The raw image captured the pinks and pale yellows of the sky. It also exposed for the sky. I knew I was getting an obtrusion from part of the building to the right, but also knew I could either crop it out or otherwise clone it out. I wanted to get at the drama of the sunset, so I shot numerous versions from this window as the light changed by the minute, if not in seconds, and took different angles from the window.
I straightened it and cropped out the intrusion on the right, and worked with the color sliders in Lightroom, adjusting the luminance and saturation of the relevant colors. The danger is to avoid overdoing it so that it creates an artificial look. I also used the contrast filters, working with shadow and darkness to bring in some detail of the foreground rooftops but not wanting to create too much noise.
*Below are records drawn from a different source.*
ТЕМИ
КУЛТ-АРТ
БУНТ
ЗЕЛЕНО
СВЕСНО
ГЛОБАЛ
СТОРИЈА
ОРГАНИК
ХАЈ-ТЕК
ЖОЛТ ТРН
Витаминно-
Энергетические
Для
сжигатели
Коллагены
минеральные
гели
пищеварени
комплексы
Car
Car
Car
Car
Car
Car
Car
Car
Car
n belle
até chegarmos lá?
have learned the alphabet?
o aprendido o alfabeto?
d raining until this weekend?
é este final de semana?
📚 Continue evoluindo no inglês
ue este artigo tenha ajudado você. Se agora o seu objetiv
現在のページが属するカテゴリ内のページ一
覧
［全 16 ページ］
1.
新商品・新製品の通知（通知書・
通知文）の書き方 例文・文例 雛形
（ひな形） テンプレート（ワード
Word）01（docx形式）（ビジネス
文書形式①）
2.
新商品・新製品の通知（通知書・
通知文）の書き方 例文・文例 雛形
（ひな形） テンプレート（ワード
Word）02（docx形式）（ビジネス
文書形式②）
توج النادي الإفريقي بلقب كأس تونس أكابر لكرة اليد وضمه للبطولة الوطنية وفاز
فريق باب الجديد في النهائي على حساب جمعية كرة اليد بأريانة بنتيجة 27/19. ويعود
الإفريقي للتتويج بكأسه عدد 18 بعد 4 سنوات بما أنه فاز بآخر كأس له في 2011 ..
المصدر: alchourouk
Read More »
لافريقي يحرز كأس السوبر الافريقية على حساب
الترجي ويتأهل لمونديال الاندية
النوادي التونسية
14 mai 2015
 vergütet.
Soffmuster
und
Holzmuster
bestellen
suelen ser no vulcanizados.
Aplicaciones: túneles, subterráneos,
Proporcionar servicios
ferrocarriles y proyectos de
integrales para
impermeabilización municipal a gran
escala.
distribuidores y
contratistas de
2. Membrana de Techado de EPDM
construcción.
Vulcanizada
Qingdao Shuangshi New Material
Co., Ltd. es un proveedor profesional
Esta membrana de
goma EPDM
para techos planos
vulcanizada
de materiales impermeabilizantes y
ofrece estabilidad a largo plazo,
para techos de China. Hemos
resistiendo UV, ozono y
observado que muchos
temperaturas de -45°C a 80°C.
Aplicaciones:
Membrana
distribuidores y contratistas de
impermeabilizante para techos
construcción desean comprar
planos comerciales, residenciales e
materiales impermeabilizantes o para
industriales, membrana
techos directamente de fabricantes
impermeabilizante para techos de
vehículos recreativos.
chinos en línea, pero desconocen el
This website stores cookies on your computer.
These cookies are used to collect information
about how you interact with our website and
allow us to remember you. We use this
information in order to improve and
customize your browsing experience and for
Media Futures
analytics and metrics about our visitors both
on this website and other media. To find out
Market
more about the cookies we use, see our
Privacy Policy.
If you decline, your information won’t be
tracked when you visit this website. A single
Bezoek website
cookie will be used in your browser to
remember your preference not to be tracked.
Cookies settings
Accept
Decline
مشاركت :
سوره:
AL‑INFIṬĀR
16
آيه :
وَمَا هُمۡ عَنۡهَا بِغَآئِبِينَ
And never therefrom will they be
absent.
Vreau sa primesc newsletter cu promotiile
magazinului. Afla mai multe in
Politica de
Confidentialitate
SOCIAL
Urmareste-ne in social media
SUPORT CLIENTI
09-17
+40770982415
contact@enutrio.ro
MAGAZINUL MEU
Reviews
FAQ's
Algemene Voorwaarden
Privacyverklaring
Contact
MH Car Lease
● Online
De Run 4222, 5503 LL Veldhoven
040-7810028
It is always a balance between sharpening and noise when you are pulling up the shadows, particularly as you go to higher ISOs.
I was particularly concerned about the yellow and brightened and saturated as far as I felt was plausible. These were the colors that were there and that I saw, if perhaps more muted.
So the questions: Is this a real sunset? Is it a realistic sunset? Should we leave it alone, and not adjust the color at all?
We know that there are multiple colors: what is shot, what shows in the camera, what shows on the monitor, what ultimately prints, and how other people see it on their myriads of monitors. I recall a favorite saying, purportedly from a philosopher whose name escapes me, that essentially states, "I see blue and you see blue, but the blue I see is not the blue you see."
To saturate, you are deepening a color already there. I don’t adjust hue, but to increase or decrease luminance is still to work with the color that is already there. I suppose if I went too far and turned this into a cartoon, or so exaggerated the colors that it no longer looked “real,” I would have lost reality. But on the other hand, if I boost what is already there to, in my mind, get back to reality, to the sensation and impact of what I perceived (even if not exactly what I saw), is that any less real? If we now see details in the foreground that were not visible as the camera exposed for the highlights, isn’t that still the reality?